**Work required:**
The result should be every line that contains the word "images", taken from the material.

**Records to use:**
########################################

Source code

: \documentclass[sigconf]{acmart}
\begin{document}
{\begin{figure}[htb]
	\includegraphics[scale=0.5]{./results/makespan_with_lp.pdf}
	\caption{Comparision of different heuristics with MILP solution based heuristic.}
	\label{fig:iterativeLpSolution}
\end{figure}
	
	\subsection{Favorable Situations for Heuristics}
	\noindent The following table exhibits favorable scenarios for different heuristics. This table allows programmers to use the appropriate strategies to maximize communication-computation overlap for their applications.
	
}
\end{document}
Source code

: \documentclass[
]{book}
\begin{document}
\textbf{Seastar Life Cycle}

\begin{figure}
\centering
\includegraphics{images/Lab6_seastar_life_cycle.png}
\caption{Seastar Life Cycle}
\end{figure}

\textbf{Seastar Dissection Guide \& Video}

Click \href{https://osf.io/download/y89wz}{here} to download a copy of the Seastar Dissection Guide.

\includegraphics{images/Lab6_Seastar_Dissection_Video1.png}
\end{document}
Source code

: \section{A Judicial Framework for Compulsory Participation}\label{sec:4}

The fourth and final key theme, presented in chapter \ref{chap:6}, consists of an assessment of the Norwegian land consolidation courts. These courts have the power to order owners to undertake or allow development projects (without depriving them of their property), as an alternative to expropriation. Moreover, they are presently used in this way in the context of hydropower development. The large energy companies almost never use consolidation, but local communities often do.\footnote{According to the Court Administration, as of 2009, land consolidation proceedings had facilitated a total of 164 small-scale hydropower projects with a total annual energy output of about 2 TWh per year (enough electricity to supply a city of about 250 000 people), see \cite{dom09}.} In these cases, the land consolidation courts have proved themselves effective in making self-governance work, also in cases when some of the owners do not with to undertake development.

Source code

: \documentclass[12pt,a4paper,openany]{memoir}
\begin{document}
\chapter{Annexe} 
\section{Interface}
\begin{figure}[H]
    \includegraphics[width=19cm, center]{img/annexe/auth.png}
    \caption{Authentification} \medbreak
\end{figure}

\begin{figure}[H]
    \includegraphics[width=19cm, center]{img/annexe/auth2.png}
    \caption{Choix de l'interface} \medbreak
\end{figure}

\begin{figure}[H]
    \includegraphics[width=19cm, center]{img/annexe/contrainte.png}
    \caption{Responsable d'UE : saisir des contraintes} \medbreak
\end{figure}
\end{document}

########################################

**Reply:**
\includegraphics{images/Lab6_seastar_life_cycle.png}
\includegraphics{images/Lab6_Seastar_Dissection_Video1.png}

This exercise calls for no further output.